Marc Soler, a fuego lento

La joven perla del Movistar Team ofreció interesantes pinceladas de su talento en la París-Niza, donde jugó un papel clave en favor de Gorka Izagirre y luchó con Contador y De la Cruz por el triunfo en la última etapa. El conjunto español sigue formándole con mimo y puede que este año tampoco debute en una gran vuelta.
Carlos Faba / Fotos: Bettiniphoto -
Marc Soler, a fuego lento
Marc Soler, a fuego lento

A Marc Soler, uno de los diamantes que pule con mimo el Movistar Team, no le hubiera sorprendido el sabor de la victoria si su valiente apuesta a falta de un kilómetro para coronar el Col d’Eze, en la octava etapa de la París-Niza, hubiera concluido con éxito. Ya logró alzar los brazos la pasada temporada en la cuarta etapa de la Ruta del Sur, en un día en el que trabajó incansablemente para Quintana y en el que aún tuvo fuerzas para asegurar el triunfo en el Col de Couraduque; y como amateur estaba acostumbrado a la gloria: en su último año en Lizarte logró seis victorias, muchas de ellas en solitario y exhibiéndose. Ello le valió un contrato con el conjunto telefónico y en su primer año, en 2015, devolvió la confianza conquistando la prueba por etapas más prestigiosa para ciclistas sub23 del calendario internacional: el Tour del Porvenir, donde se adjudicó la general tras demostrar gran consistencia en la alta montaña.

Desde entonces, es señalado a nivel mundial como un ciclista con enorme potencial y un gran porvenir que Eusebio Unzué, experto en el arte de forjar campeones, está cuidando con cariño.
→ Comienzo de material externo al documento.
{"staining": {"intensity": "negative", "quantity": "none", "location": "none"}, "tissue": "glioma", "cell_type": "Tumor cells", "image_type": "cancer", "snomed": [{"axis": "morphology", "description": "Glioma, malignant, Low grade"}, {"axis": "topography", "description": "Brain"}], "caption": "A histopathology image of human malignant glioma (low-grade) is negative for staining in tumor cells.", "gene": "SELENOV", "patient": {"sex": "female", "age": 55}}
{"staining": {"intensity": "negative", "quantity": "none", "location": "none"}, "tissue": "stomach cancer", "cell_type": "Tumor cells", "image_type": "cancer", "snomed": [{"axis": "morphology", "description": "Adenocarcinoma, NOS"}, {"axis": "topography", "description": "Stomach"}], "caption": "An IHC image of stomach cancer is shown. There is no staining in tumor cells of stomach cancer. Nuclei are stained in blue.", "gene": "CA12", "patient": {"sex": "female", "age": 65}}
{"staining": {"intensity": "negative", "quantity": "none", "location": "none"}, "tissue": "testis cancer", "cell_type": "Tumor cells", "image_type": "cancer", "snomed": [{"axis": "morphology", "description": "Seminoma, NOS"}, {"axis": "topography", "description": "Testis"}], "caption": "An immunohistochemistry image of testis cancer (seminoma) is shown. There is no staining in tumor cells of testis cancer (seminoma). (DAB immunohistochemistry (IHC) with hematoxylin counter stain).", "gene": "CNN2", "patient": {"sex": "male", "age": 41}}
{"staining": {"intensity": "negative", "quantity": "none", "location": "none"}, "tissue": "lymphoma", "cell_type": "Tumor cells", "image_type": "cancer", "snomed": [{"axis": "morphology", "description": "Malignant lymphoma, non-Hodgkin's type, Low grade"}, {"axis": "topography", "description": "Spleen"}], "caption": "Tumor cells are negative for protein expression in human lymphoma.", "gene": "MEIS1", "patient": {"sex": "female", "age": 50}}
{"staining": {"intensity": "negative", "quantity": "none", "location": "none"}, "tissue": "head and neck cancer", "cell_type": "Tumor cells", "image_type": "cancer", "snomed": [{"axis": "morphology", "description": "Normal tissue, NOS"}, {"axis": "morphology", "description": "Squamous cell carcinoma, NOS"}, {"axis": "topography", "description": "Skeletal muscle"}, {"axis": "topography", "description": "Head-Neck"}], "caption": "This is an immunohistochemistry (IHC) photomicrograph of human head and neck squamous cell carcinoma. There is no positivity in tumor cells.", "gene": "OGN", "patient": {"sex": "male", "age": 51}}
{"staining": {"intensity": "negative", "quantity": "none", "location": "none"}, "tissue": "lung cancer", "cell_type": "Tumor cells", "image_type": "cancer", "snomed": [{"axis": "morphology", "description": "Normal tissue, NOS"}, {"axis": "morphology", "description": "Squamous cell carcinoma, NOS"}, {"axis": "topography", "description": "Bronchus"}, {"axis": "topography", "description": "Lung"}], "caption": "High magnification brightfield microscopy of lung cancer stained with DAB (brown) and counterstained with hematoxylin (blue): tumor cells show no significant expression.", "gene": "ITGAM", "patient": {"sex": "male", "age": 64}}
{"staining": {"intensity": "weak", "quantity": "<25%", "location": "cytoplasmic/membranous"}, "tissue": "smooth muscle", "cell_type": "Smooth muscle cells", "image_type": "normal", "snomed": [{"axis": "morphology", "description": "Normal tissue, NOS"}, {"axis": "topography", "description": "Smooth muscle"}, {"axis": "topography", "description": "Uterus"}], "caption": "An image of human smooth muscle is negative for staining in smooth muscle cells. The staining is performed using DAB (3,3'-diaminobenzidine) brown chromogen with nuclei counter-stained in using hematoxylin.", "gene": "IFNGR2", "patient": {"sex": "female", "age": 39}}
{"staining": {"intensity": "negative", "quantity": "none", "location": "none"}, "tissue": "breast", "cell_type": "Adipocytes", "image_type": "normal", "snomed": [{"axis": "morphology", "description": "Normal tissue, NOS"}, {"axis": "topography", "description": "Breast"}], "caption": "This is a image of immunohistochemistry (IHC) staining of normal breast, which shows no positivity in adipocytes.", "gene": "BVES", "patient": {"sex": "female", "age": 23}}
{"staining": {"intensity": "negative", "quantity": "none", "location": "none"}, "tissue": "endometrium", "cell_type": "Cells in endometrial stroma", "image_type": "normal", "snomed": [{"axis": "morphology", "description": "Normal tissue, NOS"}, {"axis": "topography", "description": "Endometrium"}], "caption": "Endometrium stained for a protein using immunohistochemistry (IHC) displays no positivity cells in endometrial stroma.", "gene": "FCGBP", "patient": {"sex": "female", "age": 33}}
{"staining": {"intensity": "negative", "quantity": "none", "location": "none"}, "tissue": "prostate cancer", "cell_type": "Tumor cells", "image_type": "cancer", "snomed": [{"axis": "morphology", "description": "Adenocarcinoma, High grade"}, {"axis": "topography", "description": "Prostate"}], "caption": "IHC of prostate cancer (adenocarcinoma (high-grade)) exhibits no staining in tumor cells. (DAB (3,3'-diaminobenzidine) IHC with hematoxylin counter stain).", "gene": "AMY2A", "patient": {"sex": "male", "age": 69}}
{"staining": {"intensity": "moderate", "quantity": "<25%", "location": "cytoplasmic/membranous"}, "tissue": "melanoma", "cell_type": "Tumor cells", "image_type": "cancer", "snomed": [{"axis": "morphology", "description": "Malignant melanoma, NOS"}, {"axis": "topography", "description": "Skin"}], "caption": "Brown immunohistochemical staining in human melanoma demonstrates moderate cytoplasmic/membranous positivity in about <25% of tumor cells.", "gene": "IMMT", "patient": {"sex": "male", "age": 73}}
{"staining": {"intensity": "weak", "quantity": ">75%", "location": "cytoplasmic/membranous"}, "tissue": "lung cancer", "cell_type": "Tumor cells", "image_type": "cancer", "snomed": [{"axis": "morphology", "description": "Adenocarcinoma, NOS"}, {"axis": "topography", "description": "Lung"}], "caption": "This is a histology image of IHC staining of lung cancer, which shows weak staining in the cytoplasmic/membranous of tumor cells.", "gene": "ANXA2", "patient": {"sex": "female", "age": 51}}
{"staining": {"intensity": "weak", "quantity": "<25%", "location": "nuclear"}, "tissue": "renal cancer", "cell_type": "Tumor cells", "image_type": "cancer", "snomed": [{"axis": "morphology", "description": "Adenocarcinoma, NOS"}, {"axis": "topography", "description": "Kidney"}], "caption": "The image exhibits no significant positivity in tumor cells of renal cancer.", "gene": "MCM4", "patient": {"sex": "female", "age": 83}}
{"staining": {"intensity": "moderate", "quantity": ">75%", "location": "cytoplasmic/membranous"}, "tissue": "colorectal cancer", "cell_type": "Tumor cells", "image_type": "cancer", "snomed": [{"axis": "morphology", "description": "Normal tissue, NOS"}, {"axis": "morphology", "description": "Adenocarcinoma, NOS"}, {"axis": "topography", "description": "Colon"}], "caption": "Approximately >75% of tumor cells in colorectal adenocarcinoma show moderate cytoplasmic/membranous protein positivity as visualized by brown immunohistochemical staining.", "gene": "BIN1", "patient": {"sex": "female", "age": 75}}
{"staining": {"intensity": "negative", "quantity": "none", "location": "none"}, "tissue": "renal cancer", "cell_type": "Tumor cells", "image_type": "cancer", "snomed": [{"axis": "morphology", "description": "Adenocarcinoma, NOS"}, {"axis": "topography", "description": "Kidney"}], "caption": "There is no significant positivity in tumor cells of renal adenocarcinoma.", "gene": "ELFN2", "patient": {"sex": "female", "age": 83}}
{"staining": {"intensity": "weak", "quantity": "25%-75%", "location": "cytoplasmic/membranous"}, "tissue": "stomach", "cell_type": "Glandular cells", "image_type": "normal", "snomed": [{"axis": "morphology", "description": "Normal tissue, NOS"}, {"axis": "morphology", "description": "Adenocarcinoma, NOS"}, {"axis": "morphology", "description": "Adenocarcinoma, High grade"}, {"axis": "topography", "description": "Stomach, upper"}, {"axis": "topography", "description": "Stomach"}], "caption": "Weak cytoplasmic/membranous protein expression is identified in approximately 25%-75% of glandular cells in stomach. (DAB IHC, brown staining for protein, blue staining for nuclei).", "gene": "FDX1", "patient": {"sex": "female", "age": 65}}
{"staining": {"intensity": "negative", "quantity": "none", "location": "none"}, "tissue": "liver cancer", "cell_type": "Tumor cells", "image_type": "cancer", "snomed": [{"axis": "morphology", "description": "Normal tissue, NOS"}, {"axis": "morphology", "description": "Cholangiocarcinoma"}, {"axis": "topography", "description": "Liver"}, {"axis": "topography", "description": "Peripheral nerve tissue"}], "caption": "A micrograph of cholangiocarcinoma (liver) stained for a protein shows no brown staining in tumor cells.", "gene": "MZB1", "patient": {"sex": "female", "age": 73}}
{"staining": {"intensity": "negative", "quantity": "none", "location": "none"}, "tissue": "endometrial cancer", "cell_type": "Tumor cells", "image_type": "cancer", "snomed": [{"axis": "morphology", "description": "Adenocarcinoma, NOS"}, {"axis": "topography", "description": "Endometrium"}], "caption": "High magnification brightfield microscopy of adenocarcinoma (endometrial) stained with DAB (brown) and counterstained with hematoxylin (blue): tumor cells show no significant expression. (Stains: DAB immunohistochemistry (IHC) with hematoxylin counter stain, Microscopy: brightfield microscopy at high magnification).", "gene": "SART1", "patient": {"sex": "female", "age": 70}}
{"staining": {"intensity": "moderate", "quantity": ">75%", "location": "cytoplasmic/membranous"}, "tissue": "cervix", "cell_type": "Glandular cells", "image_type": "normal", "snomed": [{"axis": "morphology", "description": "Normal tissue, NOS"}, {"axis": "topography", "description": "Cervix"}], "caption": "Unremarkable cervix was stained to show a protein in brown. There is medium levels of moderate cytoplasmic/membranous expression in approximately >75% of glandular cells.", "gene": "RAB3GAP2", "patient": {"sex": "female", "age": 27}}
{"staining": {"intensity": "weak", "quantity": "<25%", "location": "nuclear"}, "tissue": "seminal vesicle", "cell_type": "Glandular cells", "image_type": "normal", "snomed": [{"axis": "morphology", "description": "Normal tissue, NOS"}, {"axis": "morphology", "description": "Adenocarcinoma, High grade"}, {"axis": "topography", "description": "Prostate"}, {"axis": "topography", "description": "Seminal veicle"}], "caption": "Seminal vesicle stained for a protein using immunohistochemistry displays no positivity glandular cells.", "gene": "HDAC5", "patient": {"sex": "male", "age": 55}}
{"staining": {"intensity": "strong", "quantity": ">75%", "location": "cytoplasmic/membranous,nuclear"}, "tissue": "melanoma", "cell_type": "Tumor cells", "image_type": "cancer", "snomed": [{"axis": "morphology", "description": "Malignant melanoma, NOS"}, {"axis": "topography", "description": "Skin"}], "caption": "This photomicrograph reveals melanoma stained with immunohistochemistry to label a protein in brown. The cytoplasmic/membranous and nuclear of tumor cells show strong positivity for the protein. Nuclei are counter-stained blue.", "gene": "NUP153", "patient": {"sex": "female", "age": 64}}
Sin prisa. A fuego lento, como ha hecho con gran parte de las grandes estrellas que han defendido los intereses de su equipo. Por ello, Soler se ha mantenido hasta este momento en un discreto segundo plano y centrado en aprender, como él mismo nos revelaba en la presentación del Movistar Team: “Siempre me han llevado con mucha calma y es algo que agradezco. No me han cargado con presión y únicamente me he tenido que centrar en estar tranquilo y hacer las cosas bien”. Un trabajo que ha florecido definitivamente en esta París-Niza en la que ha brillado con fuerza tanto trabajando para Gorka Izagirre, que logró una meritoria cuarta plaza en la general final, como jugando sus propios intereses. “Estoy muy contento. Poco a poco he ido dando pequeño pasos y llegar ahora a verme ahí, con los mejores, me hace muchísima ilusión”. Y es que Soler se encontró en el exigente Col de la Couillole, final de la etapa reina de la París-Niza, resistiendo el ritmo de los elegidos, de los encargados de liderar el destino de los grandes equipos del World Tour. Un síntoma inmejorable para un ciclista de 23 años si no fuera porque al día siguiente, camino de Niza, dio la sensación de tener piernas para batir a un corredor ya consolidado en la élite como David de la Cruz (Quick Step) y a toda una leyenda como Alberto Contador. “Arrieta –director del Movistar Team- me dijo cuando quedaban uno o dos kilómetros para coronar el Col d’Eze, justo en la zona más dura, que lo probará. Quizá me precipité, arranque con demasiada fuerza y eso después me pasó factura”, nos explica el ciclista de Villanova i la Geltrú que asegura que aun así no se arrepiente. “Aunque da un poco de rabia, de todo se aprende”.

La próxima ocasión que tendrá para ponerse un dorsal será en la Volta a Catalunya, que afronta con especial ilusión por ser la carrera de casa.  “Mi aspiración es intentar mantener el nivel y hacer un buen trabajo para Alejandro que, después de no haber podido correr la París-Niza, vendrá con ganas de victoria”. Las vueltas por etapas, dado su perfil como ciclista, son su hábitat natural y ante la pregunta de si este año llegará el debut en una ronda de tres semanas nos explica que “hablé con Eusebio que quizá este año tampoco hacía ninguna grande”. Una afirmación que contrasta con la información de la que disponía Ciclismo a Fondo, que aseguraba que había una pequeña posibilidad de que corriera el Tour y que si no seguramente correría la Vuelta. “Sí que me gustaría correr una carrera de tres semanas, pero al final la dirección del equipo sabe muy bien qué hacer y cuándo será el momento adecuado. Yo llevo poco tiempo como profesional y aún no me conozco lo suficiente para saber si podría resistir 21 días, así que prefiero que sean ellos, haciendo uso de su experiencia, quienes determinen cuando debo debutar. Las cosas están saliendo bien, mi evolución es buena, así que no tengo prisa”. Y no debería tenerla, pues hasta el momento la cocción lenta del Movistar Team está ofreciendo excelente resultados y ya permite vislumbrar un porvenir ilusionante.